What you will do:
Update the rows from the first one through the line containing "Observatório brasileiro registra chuva de" by changing each "Carrello" to "Cart", leaving everything else as it is, and give back only those lines.

Saved entries:
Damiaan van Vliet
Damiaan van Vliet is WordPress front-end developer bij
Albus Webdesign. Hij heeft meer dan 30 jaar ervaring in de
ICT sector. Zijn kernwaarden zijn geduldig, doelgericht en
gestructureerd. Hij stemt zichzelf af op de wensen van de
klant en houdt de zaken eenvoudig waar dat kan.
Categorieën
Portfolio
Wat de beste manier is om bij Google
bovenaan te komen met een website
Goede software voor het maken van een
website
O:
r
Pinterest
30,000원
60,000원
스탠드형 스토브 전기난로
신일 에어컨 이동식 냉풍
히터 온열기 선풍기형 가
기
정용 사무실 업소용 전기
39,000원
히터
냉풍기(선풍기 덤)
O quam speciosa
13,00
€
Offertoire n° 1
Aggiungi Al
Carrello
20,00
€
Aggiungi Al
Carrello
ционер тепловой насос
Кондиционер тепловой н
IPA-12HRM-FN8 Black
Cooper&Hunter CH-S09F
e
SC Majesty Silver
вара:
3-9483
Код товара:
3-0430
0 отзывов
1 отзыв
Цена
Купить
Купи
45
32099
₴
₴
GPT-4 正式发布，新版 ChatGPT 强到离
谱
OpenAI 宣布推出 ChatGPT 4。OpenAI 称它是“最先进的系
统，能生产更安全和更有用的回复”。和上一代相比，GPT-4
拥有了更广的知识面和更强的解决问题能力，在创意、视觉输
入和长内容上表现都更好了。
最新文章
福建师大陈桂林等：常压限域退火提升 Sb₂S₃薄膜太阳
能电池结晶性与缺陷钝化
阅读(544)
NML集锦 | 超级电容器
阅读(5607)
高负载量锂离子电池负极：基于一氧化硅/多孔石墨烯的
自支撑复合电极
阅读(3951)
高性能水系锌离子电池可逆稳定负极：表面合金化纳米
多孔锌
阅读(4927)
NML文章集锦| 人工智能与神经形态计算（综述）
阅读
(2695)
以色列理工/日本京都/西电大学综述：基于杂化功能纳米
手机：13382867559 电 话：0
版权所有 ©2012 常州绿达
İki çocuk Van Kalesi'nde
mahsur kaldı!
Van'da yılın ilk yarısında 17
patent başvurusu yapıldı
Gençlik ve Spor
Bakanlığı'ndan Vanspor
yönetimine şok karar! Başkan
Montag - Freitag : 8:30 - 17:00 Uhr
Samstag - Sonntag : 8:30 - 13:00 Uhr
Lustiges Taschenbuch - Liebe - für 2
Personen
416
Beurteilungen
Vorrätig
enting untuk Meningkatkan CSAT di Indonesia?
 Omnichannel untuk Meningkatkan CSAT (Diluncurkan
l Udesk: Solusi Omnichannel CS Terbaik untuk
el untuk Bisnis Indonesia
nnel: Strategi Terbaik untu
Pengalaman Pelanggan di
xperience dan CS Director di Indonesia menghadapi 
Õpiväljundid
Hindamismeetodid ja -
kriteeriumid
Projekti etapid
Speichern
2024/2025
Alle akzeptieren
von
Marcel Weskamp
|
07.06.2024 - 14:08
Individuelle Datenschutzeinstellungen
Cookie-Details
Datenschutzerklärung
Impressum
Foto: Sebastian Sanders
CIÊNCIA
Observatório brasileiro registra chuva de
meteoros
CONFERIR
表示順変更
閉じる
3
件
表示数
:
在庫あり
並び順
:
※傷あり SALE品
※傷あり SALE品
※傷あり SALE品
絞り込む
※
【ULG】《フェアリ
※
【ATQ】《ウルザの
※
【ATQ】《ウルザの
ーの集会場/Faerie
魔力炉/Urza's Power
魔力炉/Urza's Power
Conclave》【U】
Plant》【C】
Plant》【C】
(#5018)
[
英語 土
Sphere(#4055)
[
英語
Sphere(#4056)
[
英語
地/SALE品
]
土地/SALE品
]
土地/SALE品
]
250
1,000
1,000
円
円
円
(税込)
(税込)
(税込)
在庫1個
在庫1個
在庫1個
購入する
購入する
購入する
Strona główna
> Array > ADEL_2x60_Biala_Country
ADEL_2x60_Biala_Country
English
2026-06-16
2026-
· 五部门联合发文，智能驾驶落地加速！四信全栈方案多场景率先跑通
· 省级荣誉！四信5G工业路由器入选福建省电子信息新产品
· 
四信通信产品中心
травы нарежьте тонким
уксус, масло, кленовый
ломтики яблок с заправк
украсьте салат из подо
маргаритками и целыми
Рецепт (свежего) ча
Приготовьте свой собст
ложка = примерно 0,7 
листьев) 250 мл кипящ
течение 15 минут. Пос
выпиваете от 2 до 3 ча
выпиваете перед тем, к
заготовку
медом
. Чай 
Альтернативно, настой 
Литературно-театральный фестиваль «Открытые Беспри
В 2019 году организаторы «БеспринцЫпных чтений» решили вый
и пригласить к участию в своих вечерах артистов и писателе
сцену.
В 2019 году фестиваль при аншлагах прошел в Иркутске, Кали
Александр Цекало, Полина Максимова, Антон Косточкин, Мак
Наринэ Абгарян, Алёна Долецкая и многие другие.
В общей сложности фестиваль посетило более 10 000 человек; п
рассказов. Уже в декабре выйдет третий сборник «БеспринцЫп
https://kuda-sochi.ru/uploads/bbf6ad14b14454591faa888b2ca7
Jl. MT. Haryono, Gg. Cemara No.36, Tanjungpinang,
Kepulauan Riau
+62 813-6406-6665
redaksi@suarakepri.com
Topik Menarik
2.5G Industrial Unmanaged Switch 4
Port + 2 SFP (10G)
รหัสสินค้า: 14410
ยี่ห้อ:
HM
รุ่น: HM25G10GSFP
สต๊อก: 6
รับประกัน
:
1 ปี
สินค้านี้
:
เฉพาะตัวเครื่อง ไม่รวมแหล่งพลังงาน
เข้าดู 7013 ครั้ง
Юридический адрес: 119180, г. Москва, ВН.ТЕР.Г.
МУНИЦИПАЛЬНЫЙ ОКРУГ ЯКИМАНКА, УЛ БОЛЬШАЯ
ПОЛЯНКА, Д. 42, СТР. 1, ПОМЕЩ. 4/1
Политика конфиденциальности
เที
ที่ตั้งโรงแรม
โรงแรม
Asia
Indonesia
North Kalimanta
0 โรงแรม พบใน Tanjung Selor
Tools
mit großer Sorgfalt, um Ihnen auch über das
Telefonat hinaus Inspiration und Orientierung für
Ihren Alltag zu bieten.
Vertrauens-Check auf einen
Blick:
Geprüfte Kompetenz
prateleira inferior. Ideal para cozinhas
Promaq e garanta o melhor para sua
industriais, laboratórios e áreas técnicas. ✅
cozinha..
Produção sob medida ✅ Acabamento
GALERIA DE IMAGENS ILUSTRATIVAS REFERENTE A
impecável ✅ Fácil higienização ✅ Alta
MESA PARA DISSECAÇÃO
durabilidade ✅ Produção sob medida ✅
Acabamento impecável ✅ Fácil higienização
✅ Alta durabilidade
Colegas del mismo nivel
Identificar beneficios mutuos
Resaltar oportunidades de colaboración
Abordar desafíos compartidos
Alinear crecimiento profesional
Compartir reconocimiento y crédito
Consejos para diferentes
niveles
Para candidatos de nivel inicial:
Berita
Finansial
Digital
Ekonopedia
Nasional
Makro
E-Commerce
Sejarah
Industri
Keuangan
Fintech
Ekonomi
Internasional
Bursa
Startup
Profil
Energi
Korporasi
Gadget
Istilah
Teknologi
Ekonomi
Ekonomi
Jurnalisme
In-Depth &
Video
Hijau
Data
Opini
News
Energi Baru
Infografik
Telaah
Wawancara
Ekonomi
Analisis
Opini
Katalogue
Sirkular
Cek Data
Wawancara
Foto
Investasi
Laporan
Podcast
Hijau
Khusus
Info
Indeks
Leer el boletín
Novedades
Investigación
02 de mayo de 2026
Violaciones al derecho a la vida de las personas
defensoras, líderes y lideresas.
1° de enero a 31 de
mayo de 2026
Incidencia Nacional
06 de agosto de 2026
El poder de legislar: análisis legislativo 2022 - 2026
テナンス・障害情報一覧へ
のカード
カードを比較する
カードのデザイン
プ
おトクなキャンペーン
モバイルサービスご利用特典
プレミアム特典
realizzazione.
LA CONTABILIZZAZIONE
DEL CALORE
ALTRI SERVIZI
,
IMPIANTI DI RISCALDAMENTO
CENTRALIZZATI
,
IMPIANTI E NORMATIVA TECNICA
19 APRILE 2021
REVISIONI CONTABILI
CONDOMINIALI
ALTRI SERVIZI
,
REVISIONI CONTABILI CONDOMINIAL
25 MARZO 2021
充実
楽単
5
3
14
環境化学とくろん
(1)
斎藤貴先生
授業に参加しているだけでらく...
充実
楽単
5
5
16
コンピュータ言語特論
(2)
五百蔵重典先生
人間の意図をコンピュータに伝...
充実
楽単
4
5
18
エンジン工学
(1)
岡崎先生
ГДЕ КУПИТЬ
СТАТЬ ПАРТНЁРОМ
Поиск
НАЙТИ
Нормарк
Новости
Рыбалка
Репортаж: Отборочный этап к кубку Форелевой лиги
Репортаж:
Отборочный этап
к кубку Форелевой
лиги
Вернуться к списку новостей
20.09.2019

Result:
Damiaan van Vliet
Damiaan van Vliet is WordPress front-end developer bij
Albus Webdesign. Hij heeft meer dan 30 jaar ervaring in de
ICT sector. Zijn kernwaarden zijn geduldig, doelgericht en
gestructureerd. Hij stemt zichzelf af op de wensen van de
klant en houdt de zaken eenvoudig waar dat kan.
Categorieën
Portfolio
Wat de beste manier is om bij Google
bovenaan te komen met een website
Goede software voor het maken van een
website
O:
r
Pinterest
30,000원
60,000원
스탠드형 스토브 전기난로
신일 에어컨 이동식 냉풍
히터 온열기 선풍기형 가
기
정용 사무실 업소용 전기
39,000원
히터
냉풍기(선풍기 덤)
O quam speciosa
13,00
€
Offertoire n° 1
Aggiungi Al
Cart
20,00
€
Aggiungi Al
Cart
ционер тепловой насос
Кондиционер тепловой н
IPA-12HRM-FN8 Black
Cooper&Hunter CH-S09F
e
SC Majesty Silver
вара:
3-9483
Код товара:
3-0430
0 отзывов
1 отзыв
Цена
Купить
Купи
45
32099
₴
₴
GPT-4 正式发布，新版 ChatGPT 强到离
谱
OpenAI 宣布推出 ChatGPT 4。OpenAI 称它是“最先进的系
统，能生产更安全和更有用的回复”。和上一代相比，GPT-4
拥有了更广的知识面和更强的解决问题能力，在创意、视觉输
入和长内容上表现都更好了。
最新文章
福建师大陈桂林等：常压限域退火提升 Sb₂S₃薄膜太阳
能电池结晶性与缺陷钝化
阅读(544)
NML集锦 | 超级电容器
阅读(5607)
高负载量锂离子电池负极：基于一氧化硅/多孔石墨烯的
自支撑复合电极
阅读(3951)
高性能水系锌离子电池可逆稳定负极：表面合金化纳米
多孔锌
阅读(4927)
NML文章集锦| 人工智能与神经形态计算（综述）
阅读
(2695)
以色列理工/日本京都/西电大学综述：基于杂化功能纳米
手机：13382867559 电 话：0
版权所有 ©2012 常州绿达
İki çocuk Van Kalesi'nde
mahsur kaldı!
Van'da yılın ilk yarısında 17
patent başvurusu yapıldı
Gençlik ve Spor
Bakanlığı'ndan Vanspor
yönetimine şok karar! Başkan
Montag - Freitag : 8:30 - 17:00 Uhr
Samstag - Sonntag : 8:30 - 13:00 Uhr
Lustiges Taschenbuch - Liebe - für 2
Personen
416
Beurteilungen
Vorrätig
enting untuk Meningkatkan CSAT di Indonesia?
 Omnichannel untuk Meningkatkan CSAT (Diluncurkan
l Udesk: Solusi Omnichannel CS Terbaik untuk
el untuk Bisnis Indonesia
nnel: Strategi Terbaik untu
Pengalaman Pelanggan di
xperience dan CS Director di Indonesia menghadapi 
Õpiväljundid
Hindamismeetodid ja -
kriteeriumid
Projekti etapid
Speichern
2024/2025
Alle akzeptieren
von
Marcel Weskamp
|
07.06.2024 - 14:08
Individuelle Datenschutzeinstellungen
Cookie-Details
Datenschutzerklärung
Impressum
Foto: Sebastian Sanders
CIÊNCIA
Observatório brasileiro registra chuva de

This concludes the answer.